- _SOURCE DOCUMENT_
--- START ---
= Danish Quartet =

The Danish Quartet is a name which has been carried by four Danish quartets:

==Den Danske Kvartet==
1935 the Danish Quartet (Danish: Den Danske Kvartet) was a quartet for flute, violin, cello and piano which was active 1935-1957. Members included:
- Holger Gilbert-Jespersen (1890–1975), flute.
- Erling Bloch (1904–1992), violin.
- Torben Anton Svendsen (1904–1980), cello.
- Holger Lund Christiansen, piano. (also accompanist to Aksel Schiøtz)

The Quartet released several 78s, including Handel's Trio Sonata No.7, in C minor.

Erling Bloch had earlier founded, in 1933, the Erling Bloch Quartet, a traditional string quartet comprising Erling Bloch and Lavard Friisholm, violins, Hans Kassow, viola, Torben Anton Svendsen (again), cello. Among other recordings the Erling Bloch Quartet recorded the Nielsen String Quartet No.3 in 1946.

==Le Quatuor Danois==
1949-1983 Den Nye Danske Kvartet, known in English media as The Danish Quartet, and in their releases on the Valois label of Michel Bernstein as the Quatuor Danois. The ensemble was the first Danish state ensemble with educational duties 1967-1978, and was under the patronage of King Frederik IX of Denmark. Members included:
- first violin: Arne Svendsen (1929–2010) 1949-1983.
- second violin: Reidar Knudsen 1949-1954, Hans Nielsen 1954-1959, Palle Heichelmann 1959-1977, Wladimir Marschwinski 1977-1983.
- Knud Frederiksen, viola.
- Jørgen Jensen 1949-1959, Pierre Renè Honnens 1959-1977, Gert von Bülow 1977-1979 and Niels Ullner 1979-1983.

==The Danish Quartet==
Active from 1985-1996 as Den Danske Strygekvartet. The quartet recorded the Carl Nielsen string quartets for Kontrapunkt 1992
- Tim Frederiksen, violin, leader.
- Arne Balk-Møller (b. 1965), violin.
- Claus Myrup, viola
- Nils Sylvest Jeppesen 1985-1988, Henrik Brendstrup 1988-, cello.
--- END ---
- _EXERCISE REQUIREMENTS_
1. Reproduce the passage of the Danish Quartet article that begins at the words "The Danish Quartet is" and stops after the words "in C minor.".
2. Write what comes next in the Danish Quartet article, picking up after its final line.

- _INFORMATION PROVIDED_
--- START ---
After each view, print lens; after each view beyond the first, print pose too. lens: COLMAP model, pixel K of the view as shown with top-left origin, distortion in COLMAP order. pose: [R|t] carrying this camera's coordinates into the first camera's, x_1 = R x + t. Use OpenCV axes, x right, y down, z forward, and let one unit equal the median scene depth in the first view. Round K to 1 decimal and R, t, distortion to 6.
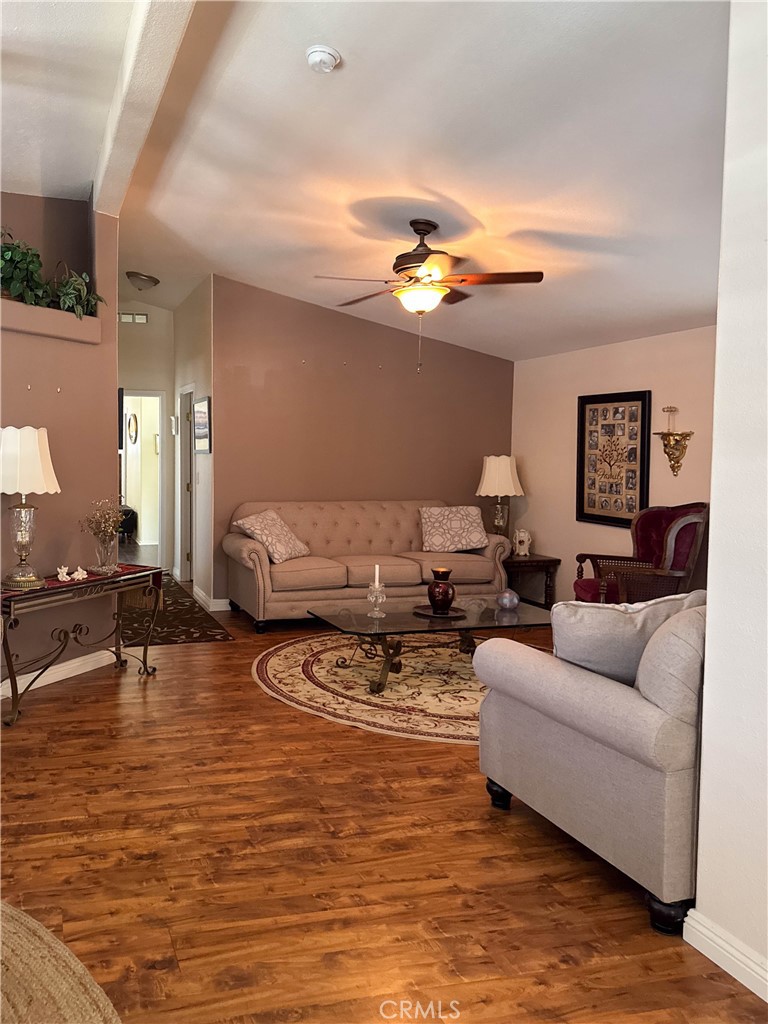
--- END ---
- _RESPONSE LIST_
1.
The Danish Quartet is a name which has been carried by four Danish quartets:

==Den Danske Kvartet==
1935 the Danish Quartet (Danish: Den Danske Kvartet) was a quartet for flute, violin, cello and piano which was active 1935-1957. Members included:
- Holger Gilbert-Jespersen (1890–1975), flute.
- Erling Bloch (1904–1992), violin.
- Torben Anton Svendsen (1904–1980), cello.
- Holger Lund Christiansen, piano. (also accompanist to Aksel Schiøtz)

The Quartet released several 78s, including Handel's Trio Sonata No.7, in C minor.

2.
Recordings include:
- Carl Nielsen String Quartets, Kontrapunkt.
- Sofia Gubaidulina String Quartets Nos. 1-3, Trio. CPO.
- Paul Hindemith Complete String Quartets. CPO.

==Danish String Quartet==

This Danish String Quartet made its debut at the Copenhagen Summer Festival in 2002. In 2012, The New York Times selected the quartet’s concert as a highlight of the year, saying the performance featured “one of the most powerful renditions of Beethoven’s Opus 132 String Quartet that I’ve heard live or on a recording.” In 2013, they began a three-year appointment in Chamber Music Society of Lincoln Center’s CMS Two Program. The quartet was named as a BBC Radio 3 New Generation Artist for 2013-15.

Since 2007, the group has curated its own annual festival —DSQ Festival— in Nyboder, Copenhagen. 2016 marked the beginning of Series of Four, the quartet's new concert series in the concert hall of The Royal Danish Academy of Music, Copenhagen.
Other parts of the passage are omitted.